[TASK BRIEF]:
Using the records below, give again exactly the lines from the line that contains "[291,235,390,252] Dubái, 2018)" through the line that contains "[775,259,886,272] [538,287,929,304] [538,315,626,328]", both ends included, and only those.

Dataset records
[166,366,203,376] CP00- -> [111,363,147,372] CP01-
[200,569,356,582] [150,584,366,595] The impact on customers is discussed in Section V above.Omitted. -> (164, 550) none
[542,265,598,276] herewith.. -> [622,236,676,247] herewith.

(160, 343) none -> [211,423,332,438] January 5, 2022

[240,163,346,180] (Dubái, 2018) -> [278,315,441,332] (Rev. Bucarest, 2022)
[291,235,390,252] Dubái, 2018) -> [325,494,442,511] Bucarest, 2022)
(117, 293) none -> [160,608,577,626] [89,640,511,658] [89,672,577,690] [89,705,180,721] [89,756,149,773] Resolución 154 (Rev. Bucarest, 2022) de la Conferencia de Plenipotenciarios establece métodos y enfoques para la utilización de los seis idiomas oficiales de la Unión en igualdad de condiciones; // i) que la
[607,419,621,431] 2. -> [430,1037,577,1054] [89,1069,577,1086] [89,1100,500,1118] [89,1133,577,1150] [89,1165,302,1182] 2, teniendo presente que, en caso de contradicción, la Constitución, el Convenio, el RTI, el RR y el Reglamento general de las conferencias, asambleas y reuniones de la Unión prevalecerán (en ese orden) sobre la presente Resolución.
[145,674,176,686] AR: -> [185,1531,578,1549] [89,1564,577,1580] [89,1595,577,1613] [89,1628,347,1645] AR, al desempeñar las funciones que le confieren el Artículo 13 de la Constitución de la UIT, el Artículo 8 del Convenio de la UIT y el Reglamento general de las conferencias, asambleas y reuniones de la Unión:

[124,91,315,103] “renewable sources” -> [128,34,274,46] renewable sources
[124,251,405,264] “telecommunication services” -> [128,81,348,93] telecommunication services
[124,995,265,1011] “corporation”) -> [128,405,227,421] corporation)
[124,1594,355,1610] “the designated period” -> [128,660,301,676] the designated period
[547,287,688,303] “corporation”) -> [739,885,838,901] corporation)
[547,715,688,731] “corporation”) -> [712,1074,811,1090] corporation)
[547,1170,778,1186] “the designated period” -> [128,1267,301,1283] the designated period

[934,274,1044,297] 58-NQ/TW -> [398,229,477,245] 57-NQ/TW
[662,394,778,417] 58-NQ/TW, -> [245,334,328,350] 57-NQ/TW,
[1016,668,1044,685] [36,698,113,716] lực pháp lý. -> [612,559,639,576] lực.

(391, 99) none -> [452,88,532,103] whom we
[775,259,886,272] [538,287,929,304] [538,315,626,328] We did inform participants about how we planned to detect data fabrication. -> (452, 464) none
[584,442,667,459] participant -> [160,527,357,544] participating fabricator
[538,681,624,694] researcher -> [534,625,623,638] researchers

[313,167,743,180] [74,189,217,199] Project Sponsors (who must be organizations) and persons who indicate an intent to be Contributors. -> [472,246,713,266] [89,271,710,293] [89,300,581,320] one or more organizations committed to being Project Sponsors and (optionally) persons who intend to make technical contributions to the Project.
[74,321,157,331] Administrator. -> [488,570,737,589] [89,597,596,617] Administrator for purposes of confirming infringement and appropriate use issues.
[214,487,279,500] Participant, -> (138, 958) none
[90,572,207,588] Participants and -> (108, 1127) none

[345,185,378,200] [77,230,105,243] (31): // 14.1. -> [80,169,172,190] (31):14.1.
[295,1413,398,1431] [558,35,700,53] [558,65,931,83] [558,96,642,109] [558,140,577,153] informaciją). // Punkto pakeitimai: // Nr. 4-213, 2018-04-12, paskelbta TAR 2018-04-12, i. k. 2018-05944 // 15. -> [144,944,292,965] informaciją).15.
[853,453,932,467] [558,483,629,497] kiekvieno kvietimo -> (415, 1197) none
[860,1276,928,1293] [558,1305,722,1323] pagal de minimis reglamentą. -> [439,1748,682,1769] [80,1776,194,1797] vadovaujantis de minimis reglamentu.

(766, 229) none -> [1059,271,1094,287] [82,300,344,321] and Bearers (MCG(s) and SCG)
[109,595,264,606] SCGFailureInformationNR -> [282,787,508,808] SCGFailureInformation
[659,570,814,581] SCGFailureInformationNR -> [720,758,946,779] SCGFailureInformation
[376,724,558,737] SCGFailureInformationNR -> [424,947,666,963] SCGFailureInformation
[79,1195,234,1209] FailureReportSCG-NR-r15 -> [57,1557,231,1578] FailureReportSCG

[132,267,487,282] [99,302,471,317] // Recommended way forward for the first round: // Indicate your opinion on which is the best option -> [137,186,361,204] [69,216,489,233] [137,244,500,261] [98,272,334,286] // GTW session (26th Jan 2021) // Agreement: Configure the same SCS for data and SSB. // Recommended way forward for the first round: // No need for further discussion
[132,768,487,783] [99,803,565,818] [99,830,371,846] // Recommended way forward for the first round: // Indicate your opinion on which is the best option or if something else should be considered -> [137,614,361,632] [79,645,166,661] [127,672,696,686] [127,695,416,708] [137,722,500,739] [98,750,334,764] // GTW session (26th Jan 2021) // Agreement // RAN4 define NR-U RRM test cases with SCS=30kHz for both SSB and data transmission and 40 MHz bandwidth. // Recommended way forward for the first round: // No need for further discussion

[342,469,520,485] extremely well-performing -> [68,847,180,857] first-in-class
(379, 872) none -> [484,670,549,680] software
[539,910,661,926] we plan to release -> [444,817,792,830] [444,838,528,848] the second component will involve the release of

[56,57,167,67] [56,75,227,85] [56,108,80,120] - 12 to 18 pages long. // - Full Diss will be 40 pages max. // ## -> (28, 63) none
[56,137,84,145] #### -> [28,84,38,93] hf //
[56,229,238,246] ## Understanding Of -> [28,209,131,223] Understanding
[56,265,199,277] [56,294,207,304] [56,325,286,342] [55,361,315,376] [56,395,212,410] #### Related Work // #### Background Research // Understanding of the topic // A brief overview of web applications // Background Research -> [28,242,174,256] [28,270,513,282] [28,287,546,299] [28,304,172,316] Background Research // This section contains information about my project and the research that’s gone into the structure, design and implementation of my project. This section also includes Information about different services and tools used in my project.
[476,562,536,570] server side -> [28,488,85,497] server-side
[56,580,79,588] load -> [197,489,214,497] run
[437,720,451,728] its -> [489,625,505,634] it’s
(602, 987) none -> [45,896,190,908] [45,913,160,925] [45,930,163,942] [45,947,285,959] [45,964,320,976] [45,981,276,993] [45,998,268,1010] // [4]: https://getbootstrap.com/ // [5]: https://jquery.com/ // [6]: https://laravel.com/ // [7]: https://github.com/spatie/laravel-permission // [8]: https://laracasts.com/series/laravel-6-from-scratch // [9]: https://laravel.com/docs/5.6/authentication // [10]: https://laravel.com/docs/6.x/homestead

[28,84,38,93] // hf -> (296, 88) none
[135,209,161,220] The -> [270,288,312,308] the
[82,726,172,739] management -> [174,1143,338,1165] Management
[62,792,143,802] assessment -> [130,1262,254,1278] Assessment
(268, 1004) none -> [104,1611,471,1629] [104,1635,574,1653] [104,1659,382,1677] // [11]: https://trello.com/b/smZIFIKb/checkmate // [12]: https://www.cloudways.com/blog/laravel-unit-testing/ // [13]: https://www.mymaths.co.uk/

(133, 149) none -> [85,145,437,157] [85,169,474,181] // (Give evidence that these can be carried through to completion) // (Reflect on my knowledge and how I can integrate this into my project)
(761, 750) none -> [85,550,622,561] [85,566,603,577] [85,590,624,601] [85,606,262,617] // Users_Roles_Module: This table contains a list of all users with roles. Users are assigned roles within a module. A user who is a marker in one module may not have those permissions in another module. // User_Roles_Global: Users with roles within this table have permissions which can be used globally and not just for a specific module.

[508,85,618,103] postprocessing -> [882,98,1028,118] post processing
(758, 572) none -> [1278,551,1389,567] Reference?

[RESPONSE]:
[291,235,390,252] Dubái, 2018) -> [325,494,442,511] Bucarest, 2022)
(117, 293) none -> [160,608,577,626] [89,640,511,658] [89,672,577,690] [89,705,180,721] [89,756,149,773] Resolución 154 (Rev. Bucarest, 2022) de la Conferencia de Plenipotenciarios establece métodos y enfoques para la utilización de los seis idiomas oficiales de la Unión en igualdad de condiciones; // i) que la
[607,419,621,431] 2. -> [430,1037,577,1054] [89,1069,577,1086] [89,1100,500,1118] [89,1133,577,1150] [89,1165,302,1182] 2, teniendo presente que, en caso de contradicción, la Constitución, el Convenio, el RTI, el RR y el Reglamento general de las conferencias, asambleas y reuniones de la Unión prevalecerán (en ese orden) sobre la presente Resolución.
[145,674,176,686] AR: -> [185,1531,578,1549] [89,1564,577,1580] [89,1595,577,1613] [89,1628,347,1645] AR, al desempeñar las funciones que le confieren el Artículo 13 de la Constitución de la UIT, el Artículo 8 del Convenio de la UIT y el Reglamento general de las conferencias, asambleas y reuniones de la Unión:

[124,91,315,103] “renewable sources” -> [128,34,274,46] renewable sources
[124,251,405,264] “telecommunication services” -> [128,81,348,93] telecommunication services
[124,995,265,1011] “corporation”) -> [128,405,227,421] corporation)
[124,1594,355,1610] “the designated period” -> [128,660,301,676] the designated period
[547,287,688,303] “corporation”) -> [739,885,838,901] corporation)
[547,715,688,731] “corporation”) -> [712,1074,811,1090] corporation)
[547,1170,778,1186] “the designated period” -> [128,1267,301,1283] the designated period

[934,274,1044,297] 58-NQ/TW -> [398,229,477,245] 57-NQ/TW
[662,394,778,417] 58-NQ/TW, -> [245,334,328,350] 57-NQ/TW,
[1016,668,1044,685] [36,698,113,716] lực pháp lý. -> [612,559,639,576] lực.

(391, 99) none -> [452,88,532,103] whom we
[775,259,886,272] [538,287,929,304] [538,315,626,328] We did inform participants about how we planned to detect data fabrication. -> (452, 464) none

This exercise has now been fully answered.